• _INSTRUCTIONS TO FOLLOW_: Below are the entries. Transcribe exactly the lines from the one with "X022719Y009290D01*" through the one with "X021897Y008731D01*", ends included, and leave out all others.

Collected data entries
★ ★ ★ ★ ★ ★ ★

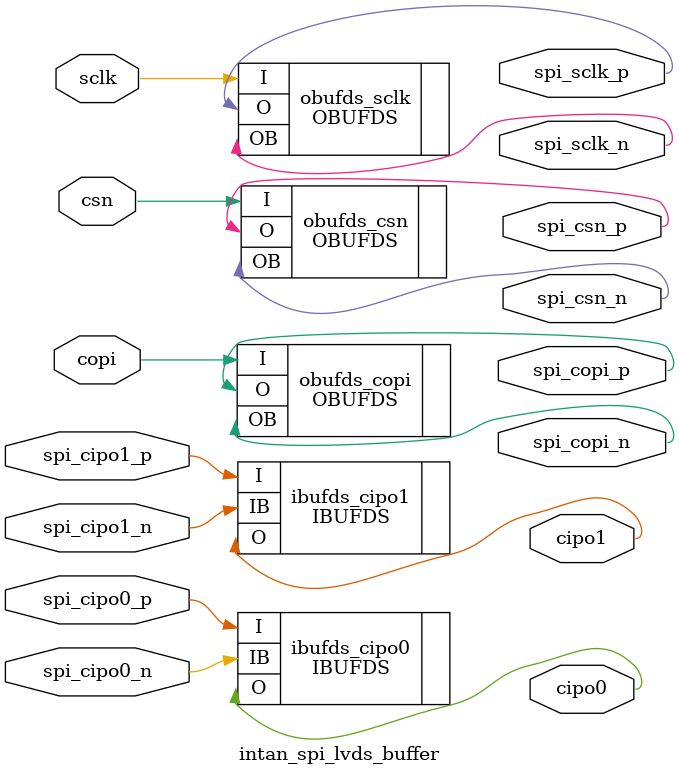
<source format=v>

module intan_spi_lvds_buffer (
    // Input: Single-ended Intan SPI interface
    (* X_INTERFACE_INFO = "kemerelab.org:intan:intan_spi:1.0 intan_spi sclk" *)
    input wire sclk,
    
    (* X_INTERFACE_INFO = "kemerelab.org:intan:intan_spi:1.0 intan_spi csn" *)
    input wire csn,
    
    (* X_INTERFACE_INFO = "kemerelab.org:intan:intan_spi:1.0 intan_spi copi" *)
    input wire copi,
    
    (* X_INTERFACE_INFO = "kemerelab.org:intan:intan_spi:1.0 intan_spi cipo0" *)
    output wire cipo0,
    
    (* X_INTERFACE_INFO = "kemerelab.org:intan:intan_spi:1.0 intan_spi cipo1" *)
    (* X_INTERFACE_PARAMETER = "ASSOCIATED_BUSIF intan_spi" *)
    output wire cipo1,
    
    // Output: Differential LVDS Intan SPI interface
    (* X_INTERFACE_INFO = "kemerelab.org:intan:intan_spi_diff:1.0 spi_lvds sclk_p" *)
    output wire spi_sclk_p,
    (* X_INTERFACE_INFO = "kemerelab.org:intan:intan_spi_diff:1.0 spi_lvds sclk_n" *)
    output wire spi_sclk_n,
    
    (* X_INTERFACE_INFO = "kemerelab.org:intan:intan_spi_diff:1.0 spi_lvds csn_p" *)
    output wire spi_csn_p,
    (* X_INTERFACE_INFO = "kemerelab.org:intan:intan_spi_diff:1.0 spi_lvds csn_n" *)
    output wire spi_csn_n,
    
    (* X_INTERFACE_INFO = "kemerelab.org:intan:intan_spi_diff:1.0 spi_lvds copi_p" *)
    output wire spi_copi_p,
    (* X_INTERFACE_INFO = "kemerelab.org:intan:intan_spi_diff:1.0 spi_lvds copi_n" *)
    output wire spi_copi_n,
    
    (* X_INTERFACE_INFO = "kemerelab.org:intan:intan_spi_diff:1.0 spi_lvds cipo0_p" *)
    input wire spi_cipo0_p,
    (* X_INTERFACE_INFO = "kemerelab.org:intan:intan_spi_diff:1.0 spi_lvds cipo0_n" *)
    input wire spi_cipo0_n,
    
    (* X_INTERFACE_INFO = "kemerelab.org:intan:intan_spi_diff:1.0 spi_lvds cipo1_p" *)
    input wire spi_cipo1_p,
    (* X_INTERFACE_INFO = "kemerelab.org:intan:intan_spi_diff:1.0 spi_lvds cipo1_n" *)
    (* X_INTERFACE_PARAMETER = "ASSOCIATED_BUSIF spi_lvds" *)
    input wire spi_cipo1_n
);

    // LVDS output buffers for outgoing signals (Master outputs)
    // These convert single-ended signals to differential LVDS
    
    (* IOB = "TRUE" *)
    (* IOSTANDARD = "LVDS_25" *)
    OBUFDS #(
        .IOSTANDARD("LVDS_25"),
        .SLEW("FAST")
    ) obufds_sclk (
        .O(spi_sclk_p),     // Positive output
        .OB(spi_sclk_n),    // Negative output  
        .I(sclk)        // Single-ended input
    );
    
    (* IOB = "TRUE" *)
    (* IOSTANDARD = "LVDS_25" *)
    OBUFDS #(
        .IOSTANDARD("LVDS_25"),
        .SLEW("FAST")
    ) obufds_csn (
        .O(spi_csn_p),
        .OB(spi_csn_n),
        .I(csn)
    );
    
    (* IOB = "TRUE" *)
    (* IOSTANDARD = "LVDS_25" *)
    OBUFDS #(
        .IOSTANDARD("LVDS_25"),
        .SLEW("FAST")
    ) obufds_copi (
        .O(spi_copi_p),
        .OB(spi_copi_n),
        .I(copi)
    );
    
    // LVDS input buffers for incoming signals (Master inputs)
    // These convert differential LVDS to single-ended signals
    
    (* IOB = "TRUE" *)
    (* IOSTANDARD = "LVDS_25" *)
    IBUFDS #(
        .IOSTANDARD("LVDS_25"),
        .DIFF_TERM("TRUE")   // Enable differential termination
    ) ibufds_cipo0 (
        .O(cipo0),       // Single-ended output
        .I(spi_cipo0_p),     // Positive input
        .IB(spi_cipo0_n)     // Negative input
    );
    
    (* IOB = "TRUE" *)
    (* IOSTANDARD = "LVDS_25" *)
    IBUFDS #(
        .IOSTANDARD("LVDS_25"),
        .DIFF_TERM("TRUE")   // Enable differential termination
    ) ibufds_cipo1 (
        .O(cipo1),
        .I(spi_cipo1_p),
        .IB(spi_cipo1_n)
    );

endmodule
</source>
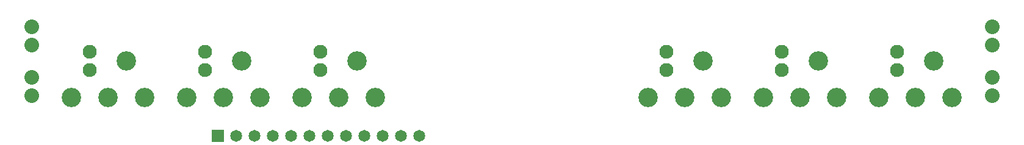
<source format=gts>
G04 Layer_Color=8388736*
%FSLAX25Y25*%
%MOIN*%
G70*
G01*
G75*
%ADD27C,0.08000*%
%ADD28C,0.06506*%
%ADD29R,0.06506X0.06506*%
%ADD30C,0.07600*%
%ADD31C,0.10600*%
%ADD32C,0.00600*%
D27*
X632874Y164449D02*
D03*
Y154449D02*
D03*
Y126890D02*
D03*
Y136890D02*
D03*
X108268Y164449D02*
D03*
Y154449D02*
D03*
Y126890D02*
D03*
Y136890D02*
D03*
D28*
X320000Y105000D02*
D03*
X310000D02*
D03*
X300000D02*
D03*
X290000D02*
D03*
X280000D02*
D03*
X270000D02*
D03*
X260000D02*
D03*
X250000D02*
D03*
X240000D02*
D03*
X230000D02*
D03*
X220000D02*
D03*
D29*
X210000D02*
D03*
D30*
X139921Y140984D02*
D03*
Y150984D02*
D03*
X202913Y140984D02*
D03*
Y150984D02*
D03*
X265905Y140984D02*
D03*
Y150984D02*
D03*
X454882Y140984D02*
D03*
Y150984D02*
D03*
X517874Y140984D02*
D03*
Y150984D02*
D03*
X580866Y140984D02*
D03*
Y150984D02*
D03*
D31*
X159921Y145984D02*
D03*
X169921Y125984D02*
D03*
X149921D02*
D03*
X129921D02*
D03*
X222913Y145984D02*
D03*
X232913Y125984D02*
D03*
X212913D02*
D03*
X192913D02*
D03*
X285906Y145984D02*
D03*
X295905Y125984D02*
D03*
X275905D02*
D03*
X255906D02*
D03*
X474882Y145984D02*
D03*
X484882Y125984D02*
D03*
X464882D02*
D03*
X444882D02*
D03*
X537874Y145984D02*
D03*
X547874Y125984D02*
D03*
X527874D02*
D03*
X507874D02*
D03*
X600866Y145984D02*
D03*
X610866Y125984D02*
D03*
X590866D02*
D03*
X570866D02*
D03*
D32*
X421260Y142717D02*
D03*
X318898D02*
D03*
X631890Y177165D02*
D03*
Y110236D02*
D03*
X110236D02*
D03*
Y177165D02*
D03*
M02*

</source>
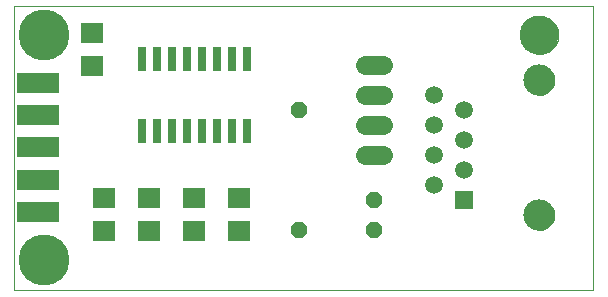
<source format=gts>
G75*
G70*
%OFA0B0*%
%FSLAX24Y24*%
%IPPOS*%
%LPD*%
%AMOC8*
5,1,8,0,0,1.08239X$1,22.5*
%
%ADD10C,0.0000*%
%ADD11C,0.1300*%
%ADD12R,0.0300X0.0840*%
%ADD13R,0.0749X0.0670*%
%ADD14OC8,0.0560*%
%ADD15C,0.0594*%
%ADD16C,0.1040*%
%ADD17R,0.0594X0.0594*%
%ADD18R,0.1418X0.0709*%
%ADD19C,0.0640*%
%ADD20C,0.1700*%
D10*
X004777Y002056D02*
X004777Y011505D01*
X024069Y011505D01*
X024069Y002056D01*
X004777Y002056D01*
X021777Y004556D02*
X021779Y004600D01*
X021785Y004644D01*
X021795Y004687D01*
X021808Y004729D01*
X021825Y004770D01*
X021846Y004809D01*
X021870Y004846D01*
X021897Y004881D01*
X021927Y004913D01*
X021960Y004943D01*
X021996Y004969D01*
X022033Y004993D01*
X022073Y005012D01*
X022114Y005029D01*
X022157Y005041D01*
X022200Y005050D01*
X022244Y005055D01*
X022288Y005056D01*
X022332Y005053D01*
X022376Y005046D01*
X022419Y005035D01*
X022461Y005021D01*
X022501Y005003D01*
X022540Y004981D01*
X022576Y004957D01*
X022610Y004929D01*
X022642Y004898D01*
X022671Y004864D01*
X022697Y004828D01*
X022719Y004790D01*
X022738Y004750D01*
X022753Y004708D01*
X022765Y004666D01*
X022773Y004622D01*
X022777Y004578D01*
X022777Y004534D01*
X022773Y004490D01*
X022765Y004446D01*
X022753Y004404D01*
X022738Y004362D01*
X022719Y004322D01*
X022697Y004284D01*
X022671Y004248D01*
X022642Y004214D01*
X022610Y004183D01*
X022576Y004155D01*
X022540Y004131D01*
X022501Y004109D01*
X022461Y004091D01*
X022419Y004077D01*
X022376Y004066D01*
X022332Y004059D01*
X022288Y004056D01*
X022244Y004057D01*
X022200Y004062D01*
X022157Y004071D01*
X022114Y004083D01*
X022073Y004100D01*
X022033Y004119D01*
X021996Y004143D01*
X021960Y004169D01*
X021927Y004199D01*
X021897Y004231D01*
X021870Y004266D01*
X021846Y004303D01*
X021825Y004342D01*
X021808Y004383D01*
X021795Y004425D01*
X021785Y004468D01*
X021779Y004512D01*
X021777Y004556D01*
X021777Y009056D02*
X021779Y009100D01*
X021785Y009144D01*
X021795Y009187D01*
X021808Y009229D01*
X021825Y009270D01*
X021846Y009309D01*
X021870Y009346D01*
X021897Y009381D01*
X021927Y009413D01*
X021960Y009443D01*
X021996Y009469D01*
X022033Y009493D01*
X022073Y009512D01*
X022114Y009529D01*
X022157Y009541D01*
X022200Y009550D01*
X022244Y009555D01*
X022288Y009556D01*
X022332Y009553D01*
X022376Y009546D01*
X022419Y009535D01*
X022461Y009521D01*
X022501Y009503D01*
X022540Y009481D01*
X022576Y009457D01*
X022610Y009429D01*
X022642Y009398D01*
X022671Y009364D01*
X022697Y009328D01*
X022719Y009290D01*
X022738Y009250D01*
X022753Y009208D01*
X022765Y009166D01*
X022773Y009122D01*
X022777Y009078D01*
X022777Y009034D01*
X022773Y008990D01*
X022765Y008946D01*
X022753Y008904D01*
X022738Y008862D01*
X022719Y008822D01*
X022697Y008784D01*
X022671Y008748D01*
X022642Y008714D01*
X022610Y008683D01*
X022576Y008655D01*
X022540Y008631D01*
X022501Y008609D01*
X022461Y008591D01*
X022419Y008577D01*
X022376Y008566D01*
X022332Y008559D01*
X022288Y008556D01*
X022244Y008557D01*
X022200Y008562D01*
X022157Y008571D01*
X022114Y008583D01*
X022073Y008600D01*
X022033Y008619D01*
X021996Y008643D01*
X021960Y008669D01*
X021927Y008699D01*
X021897Y008731D01*
X021870Y008766D01*
X021846Y008803D01*
X021825Y008842D01*
X021808Y008883D01*
X021795Y008925D01*
X021785Y008968D01*
X021779Y009012D01*
X021777Y009056D01*
X021647Y010556D02*
X021649Y010606D01*
X021655Y010656D01*
X021665Y010705D01*
X021679Y010753D01*
X021696Y010800D01*
X021717Y010845D01*
X021742Y010889D01*
X021770Y010930D01*
X021802Y010969D01*
X021836Y011006D01*
X021873Y011040D01*
X021913Y011070D01*
X021955Y011097D01*
X021999Y011121D01*
X022045Y011142D01*
X022092Y011158D01*
X022140Y011171D01*
X022190Y011180D01*
X022239Y011185D01*
X022290Y011186D01*
X022340Y011183D01*
X022389Y011176D01*
X022438Y011165D01*
X022486Y011150D01*
X022532Y011132D01*
X022577Y011110D01*
X022620Y011084D01*
X022661Y011055D01*
X022700Y011023D01*
X022736Y010988D01*
X022768Y010950D01*
X022798Y010910D01*
X022825Y010867D01*
X022848Y010823D01*
X022867Y010777D01*
X022883Y010729D01*
X022895Y010680D01*
X022903Y010631D01*
X022907Y010581D01*
X022907Y010531D01*
X022903Y010481D01*
X022895Y010432D01*
X022883Y010383D01*
X022867Y010335D01*
X022848Y010289D01*
X022825Y010245D01*
X022798Y010202D01*
X022768Y010162D01*
X022736Y010124D01*
X022700Y010089D01*
X022661Y010057D01*
X022620Y010028D01*
X022577Y010002D01*
X022532Y009980D01*
X022486Y009962D01*
X022438Y009947D01*
X022389Y009936D01*
X022340Y009929D01*
X022290Y009926D01*
X022239Y009927D01*
X022190Y009932D01*
X022140Y009941D01*
X022092Y009954D01*
X022045Y009970D01*
X021999Y009991D01*
X021955Y010015D01*
X021913Y010042D01*
X021873Y010072D01*
X021836Y010106D01*
X021802Y010143D01*
X021770Y010182D01*
X021742Y010223D01*
X021717Y010267D01*
X021696Y010312D01*
X021679Y010359D01*
X021665Y010407D01*
X021655Y010456D01*
X021649Y010506D01*
X021647Y010556D01*
D11*
X022277Y010556D03*
D12*
X012527Y009766D03*
X012027Y009766D03*
X011527Y009766D03*
X011027Y009766D03*
X010527Y009766D03*
X010027Y009766D03*
X009527Y009766D03*
X009027Y009766D03*
X009027Y007346D03*
X009527Y007346D03*
X010027Y007346D03*
X010527Y007346D03*
X011027Y007346D03*
X011527Y007346D03*
X012027Y007346D03*
X012527Y007346D03*
D13*
X012277Y005107D03*
X010777Y005107D03*
X009277Y005107D03*
X007777Y005107D03*
X007777Y004005D03*
X009277Y004005D03*
X010777Y004005D03*
X012277Y004005D03*
X007377Y009505D03*
X007377Y010607D03*
D14*
X014277Y008056D03*
X016777Y005056D03*
X016777Y004056D03*
X014277Y004056D03*
D15*
X018777Y005556D03*
X019777Y006056D03*
X018777Y006556D03*
X019777Y007056D03*
X018777Y007556D03*
X019777Y008056D03*
X018777Y008556D03*
D16*
X022277Y009056D03*
X022277Y004556D03*
D17*
X019777Y005056D03*
D18*
X005567Y004646D03*
X005567Y005726D03*
X005567Y006806D03*
X005567Y007886D03*
X005567Y008966D03*
D19*
X016477Y008556D02*
X017077Y008556D01*
X017077Y007556D02*
X016477Y007556D01*
X016477Y006556D02*
X017077Y006556D01*
X017077Y009556D02*
X016477Y009556D01*
D20*
X005777Y010556D03*
X005777Y003056D03*
M02*

</source>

★ ★ ★ ★ ★ ★ ★

• _PROBLEM SOLUTION_:
X022719Y009290D01*
X022738Y009250D01*
X022753Y009208D01*
X022765Y009166D01*
X022773Y009122D01*
X022777Y009078D01*
X022777Y009034D01*
X022773Y008990D01*
X022765Y008946D01*
X022753Y008904D01*
X022738Y008862D01*
X022719Y008822D01*
X022697Y008784D01*
X022671Y008748D01*
X022642Y008714D01*
X022610Y008683D01*
X022576Y008655D01*
X022540Y008631D01*
X022501Y008609D01*
X022461Y008591D01*
X022419Y008577D01*
X022376Y008566D01*
X022332Y008559D01*
X022288Y008556D01*
X022244Y008557D01*
X022200Y008562D01*
X022157Y008571D01*
X022114Y008583D01*
X022073Y008600D01*
X022033Y008619D01*
X021996Y008643D01*
X021960Y008669D01*
X021927Y008699D01*
X021897Y008731D01*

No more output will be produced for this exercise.